Édouard Glissant et la réconciliation par le verbe

« La mort des poètes a des allures que des malheurs beaucoup plus accablants ou terrifiants ne revêtent pourtant pas. C’est parce que nous savons qu’un grand poète, là, parmi nous, entre déjà dans une solitude que nous ne pouvons pas vaincre. Et au moment même où il s’en est allé, nous savons que même si nous le suivions à l’instant dans les ombres infinies, à jamais nous ne pourrions plus le voir, ni le toucher. » (Édouard Glissant, à propos d’Aimé Césaire, "Philosophie de la Relation", 2010).

Dans mes schémas ancestraux de la petite enfance, je séparais bien les choses : d’un côté, il y avait la force physique brutale, la violence, bourrin, irrémédiable mais très convaincante par nécessité, et de l’autre côté, il y avait la force verbale. Bien sûr, considérant mon corps ridiculement chétif, j’avais opté immédiatement pour le verbe.

Et l’astuce de la force verbale, c’est qu’elle dure. Bien au-delà de la vie.
Même quand celle-ci a duré plus de quatre-vingt-deux ans.

Une œuvre littéraire composée de trente-cinq ouvrages, essentiellement de la poésie et des essais, quelques romans, une pièce de théâtre, de la philosophie. Ce qui permet au docteur en lettres d’enseigner la littérature française en Louisiane puis à New York avec tous les honneurs universitaires.
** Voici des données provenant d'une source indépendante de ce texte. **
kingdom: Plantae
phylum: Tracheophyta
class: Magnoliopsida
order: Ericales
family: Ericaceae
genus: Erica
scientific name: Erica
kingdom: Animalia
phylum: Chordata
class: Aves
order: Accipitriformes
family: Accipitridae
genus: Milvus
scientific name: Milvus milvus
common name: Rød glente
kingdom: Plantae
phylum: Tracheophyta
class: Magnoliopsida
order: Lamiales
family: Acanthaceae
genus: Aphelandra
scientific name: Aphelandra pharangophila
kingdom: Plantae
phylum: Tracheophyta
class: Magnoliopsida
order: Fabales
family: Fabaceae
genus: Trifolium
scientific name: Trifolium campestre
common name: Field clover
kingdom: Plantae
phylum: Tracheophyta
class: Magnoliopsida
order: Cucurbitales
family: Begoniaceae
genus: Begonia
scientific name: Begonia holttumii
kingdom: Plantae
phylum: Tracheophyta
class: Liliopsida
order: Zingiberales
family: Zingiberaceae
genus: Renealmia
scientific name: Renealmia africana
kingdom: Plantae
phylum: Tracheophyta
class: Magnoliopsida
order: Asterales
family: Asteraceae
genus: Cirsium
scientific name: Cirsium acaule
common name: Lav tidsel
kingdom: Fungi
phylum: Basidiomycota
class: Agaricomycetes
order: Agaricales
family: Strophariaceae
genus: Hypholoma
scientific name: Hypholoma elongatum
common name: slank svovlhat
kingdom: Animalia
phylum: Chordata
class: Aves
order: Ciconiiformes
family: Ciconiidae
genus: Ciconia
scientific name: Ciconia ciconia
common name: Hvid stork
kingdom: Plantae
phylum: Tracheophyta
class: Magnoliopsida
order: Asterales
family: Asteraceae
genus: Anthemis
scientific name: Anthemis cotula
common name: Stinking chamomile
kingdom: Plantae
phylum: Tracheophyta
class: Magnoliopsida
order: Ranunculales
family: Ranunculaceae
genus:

Mais aussi de diriger entre 1981 et 1988 "Le Courrier de l’Unesco", de créer en 2006 l’Institut du Tout-monde qui a pour vocation de promouvoir la culture créole : « J’appelle Tout-monde, notre univers tel qu’il change et perdure en échangeant et, en même temps, la "vision" que nous en avons. ». Et même de voir son nom associé à un prix littéraire, créé en 2002 par l’Université de Paris-Vincennes (Paris-VIII) pour honorer les écrivains ayant les mêmes valeurs que lui : "poétique du divers, métissage et toutes formes d’émancipation, réflexion autour d’une poétique de la relation, celle des imaginaires, des langues et des cultures".

Une œuvre complexe car elle mélange légendes, souvenirs, polémiques, réflexions abstraites, etc. Une œuvre qui a failli le hisser parmi les Prix Nobel de Littérature en 1992, à une voix près, mais ce fut un dramaturge de Sainte-Lucie qui l’a emporté, Derek Walcott, un autre écrivain antillais.

Une œuvre qui a commencé en fanfare avec le Prix Renaudot 1958 pour son premier roman "La Lézarde" (il avait alors 30 ans, né le jour de l’automne 1928) au moment où De Gaulle, de retour au pouvoir, lui refusa le retour sur sa terre natale, la Martinique, pour raison politique (à propos de la guerre d’Algérie et de ses options séparatistes dans les Antilles).

Parce qu’il était d’origine martiniquaise, Édouard Glissant, qui est mort il y a dix ans, le 3 février 2011, a toujours vécu dans l’ombre médiatique d’un autre grand écrivain, Aimé Césaire. Pourtant, il avait vite compris que le concept de négritude n’était pas forcément pertinent et lui a préféré celui d’antillitude (si je ne me ségolénise pas, je veux bien être la reine d’Angleterre), plus proche de son identité créole.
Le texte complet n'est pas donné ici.